■ **Short exercise 1**
Beginning with the first line of the stored records listing and going through the line with "purple L-shape: moved", write those lines again with "counterclockwise" swapped for "clockwise" and everything else left unchanged. Leave the picture lines out of your answer.

■ **Page extract**
◇ ◇ ◇
It Makes Me Haaaaaaappy When Skies Are Gray

I'll return to my normal format of a picture and a short caption per post shortly. In fact, I'm thinking of doing a week-long "these are a few of my favorite clothes" thing, following the massive success of 2007's week of sweaters. In turn, I'm inspired by the amazing cardigan B got me for Xmas this year (as I said on Facebook: the perfect gift for the future unemployed academic on your list.)

Here's the latest on my end:
  1. My friend S hooked me up with a CD full of mp3s, which had been dumped off of a friend's computer such that there are no band / album labels. Based on my drive to the grocery stores and campus today, the tunes are great, and I wish more of this kind of thing went on among people I know. I was forced to figure out that my favorite stuff on the disc is by Casiotone for the Painfully Alone. (This is in keeping with my important traditions: I love indie variations on synthpop and I am at least five years behind on cool bands.)
  2. It rained pretty hard yesterday. This was awesome except for the fact I had to drive my brother in-law back to San Jose airport, which involves going over Highway 17, which is scary as all hell at night in heavy rain. We both survived and he got home, so it's all okay.
  3. B got me a bottle of Tanqueray for xmas, because she loves me and wants me to be happy.
  4. I used Beauvoir's last (of the, like, six hundred she wrote) autobiography, Ceremonies des Adieux, to flesh out some stuff about Gorz and Sartre's relationship in the 1970s for Chapter 4 of the diss.
  5. Lately, I've imagined myself roundhouse kicking all kinds of things as I walk past them. Not people, just cars and stacks of stuff at Trader Joe's and so on.
  6. After the cardigan, the coolest gifts I got were the new CPU heat sink and the power supply for my computer (both from my in-laws.) They're incredibly quiet, rendering my desktop PC infinitely less aggravating to use for long periods of time, and probably saving my marriage.
◇ ◇ ◇
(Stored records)
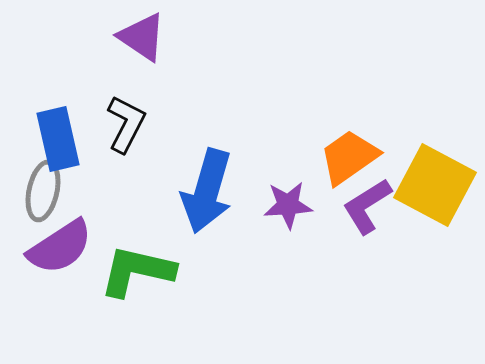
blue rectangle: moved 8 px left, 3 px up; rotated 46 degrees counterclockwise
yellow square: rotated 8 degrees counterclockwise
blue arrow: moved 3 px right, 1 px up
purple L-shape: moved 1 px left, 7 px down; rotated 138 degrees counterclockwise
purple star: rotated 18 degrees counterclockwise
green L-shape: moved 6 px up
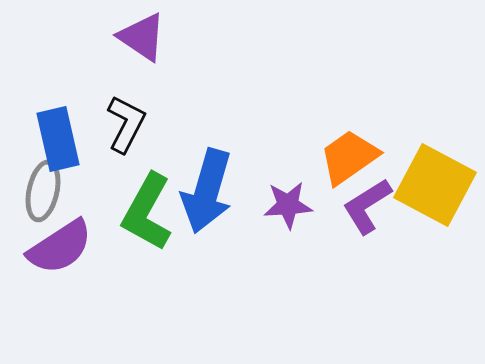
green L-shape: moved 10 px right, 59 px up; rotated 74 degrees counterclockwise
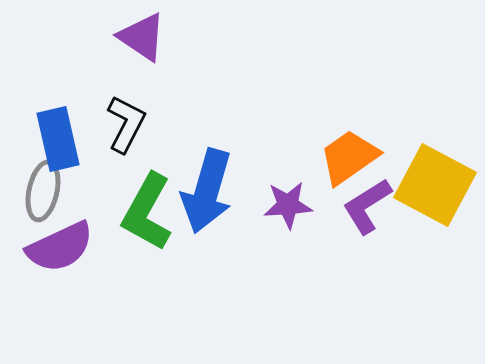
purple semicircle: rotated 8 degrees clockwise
◇ ◇ ◇
■ **Short exercise 2**
In the blog post about gray skies, what gifts came from the in-laws?

■ **Expected output 1**
blue rectangle: moved 8 px left, 3 px up; rotated 46 degrees clockwise
yellow square: rotated 8 degrees clockwise
blue arrow: moved 3 px right, 1 px up
purple L-shape: moved 1 px left, 7 px down; rotated 138 degrees clockwise

■ **Expected output 2**
A new CPU heat sink and a power supply for the computer.